AM放送ってこんなに音がよかったの?

ゲルマラジオとFMワイヤレスマイクの華麗なる競演

某社ウヰスキーのTV-CMに、「何も足さない、何も引かない」というコピーがある。下手に手を加えて本来の持ち味を損なうようなことは止めるべきだという主張は、モノ作りの大切な哲学だと思う。

ラジオについても同じことが言えないだろうか?増幅回路や、整形回路を通る過程で、音は本来の持ち味をどんどん失っていく。高級なラジオよりゲルマラジオの方が良く聴こえてしまうのは、あながち自作マニア達の心理的な錯覚ではないように思える。

ゲルマラジオの出力を、そのままFMワイヤレスマイクにつないで、音質の良いFMラジオで聴いたらAM放送が最高の音質で聴けるのではないか・・・ふと、そんなくだらないアイデアが浮かんだ。もちろん即、実験だ。

トランスミッターとしては、モノラルで入力感度が高いものということで、今回はエレキットNT-7を組んでみた。とても可愛い基板からは、十分なRF出力が出ているし、SN比も良く、レピータとしては申しぶんない商品だ。
FM変調にはバリキャップを使わず、トランジスタが持つ可変容量特性が応用されている。変調回路が増幅回路を兼ねていて、文字通り一石二鳥の設計だ。

小型ゲルマラジオに
組み込んでみた

窓際に置いたループアンテナ型ゲルマラジオと
ソーラーライト改造FMワイヤレス装置

▲上の写真はプラケース入りゲルマラジオに、トランスミッターを押し込んだところ。アンテナ端子にロングワイヤーをつなぐと・・・おおっ!混信気味のAM放送がなんとミニコンポから流れてくるではないか・・・。(考えてみれば当たり前の現象だが、館長はナニゲに御満悦!) 変調もよくかかっていて、クリスタルイヤフォンでかろうじて聴ける局も、明瞭に聴こえる。

▼こうなってくるともう少し実用的なシステムを組んでみたくなる。

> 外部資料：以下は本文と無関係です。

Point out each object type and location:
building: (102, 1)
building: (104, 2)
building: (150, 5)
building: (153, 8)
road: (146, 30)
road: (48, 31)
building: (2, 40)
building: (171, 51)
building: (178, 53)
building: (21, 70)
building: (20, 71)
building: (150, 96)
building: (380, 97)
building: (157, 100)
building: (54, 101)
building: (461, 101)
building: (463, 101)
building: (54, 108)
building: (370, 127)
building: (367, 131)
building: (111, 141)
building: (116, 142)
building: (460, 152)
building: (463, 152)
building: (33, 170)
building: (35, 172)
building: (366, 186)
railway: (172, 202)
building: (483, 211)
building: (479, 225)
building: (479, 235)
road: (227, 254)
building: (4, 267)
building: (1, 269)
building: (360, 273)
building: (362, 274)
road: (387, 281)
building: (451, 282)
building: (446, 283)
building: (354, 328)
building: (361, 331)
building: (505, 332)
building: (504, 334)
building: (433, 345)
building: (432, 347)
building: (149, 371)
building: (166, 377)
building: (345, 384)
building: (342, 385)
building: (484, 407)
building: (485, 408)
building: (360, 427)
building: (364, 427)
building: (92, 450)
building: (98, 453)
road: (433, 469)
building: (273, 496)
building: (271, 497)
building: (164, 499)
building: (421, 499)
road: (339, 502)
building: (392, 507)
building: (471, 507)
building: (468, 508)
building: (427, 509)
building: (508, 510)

(「そんなにゲルマラジオの音が聴きたいんやったら、アンプに直接入力したらええやん!」という周りのツッコミも、もはや耳に入らなくなっており・・・笑)
用意したのは、大型のループアンテナをもった自作レトロ風ゲルマラジオ。これをラジオが一番よく聴こえる窓際にセット。
一方、トランスミッターも、きちんと太陽電池ユニットとセットにしてケースに収め、並べて配置してみた。(この仕組みについては こちらのラジオ を参照)
これにて、めでたく「ゲルマラジオ無電源レピーター」の完成!雨の日も、風の日も、このコンビはひたすらAM/FM変換をして、素敵な音を聴かせてくれている。

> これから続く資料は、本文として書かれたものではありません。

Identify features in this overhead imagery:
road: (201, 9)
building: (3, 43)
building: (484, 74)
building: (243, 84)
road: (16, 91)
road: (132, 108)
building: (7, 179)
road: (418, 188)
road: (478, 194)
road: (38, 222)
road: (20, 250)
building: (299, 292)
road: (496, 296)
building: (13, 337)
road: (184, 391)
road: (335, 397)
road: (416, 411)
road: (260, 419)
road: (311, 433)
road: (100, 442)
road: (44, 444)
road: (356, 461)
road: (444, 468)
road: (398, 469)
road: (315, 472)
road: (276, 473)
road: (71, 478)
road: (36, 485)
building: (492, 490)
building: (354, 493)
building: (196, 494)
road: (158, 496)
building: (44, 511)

さてさて、本来の目的であった音質改善については、どういう評価をすればよいのだろう?
ゲルマラジオの同調回路のスカート特性が、通常のラジオよりはるかにブロードなため、フラットな周波数特性が得られ、歯切れのよい音が楽しめる。しかし、検波回路に対する入力が十分でない場合には、ダイオードの非直線部分での検波を余儀なくされているようで、若干歪っぽい感じがする場合がある。検波用ダイオード一本一本の検波性能のバラツキがそのまま音に出てきているようで、実験好きにはまた次の課題と楽しみを残してくれたようだ。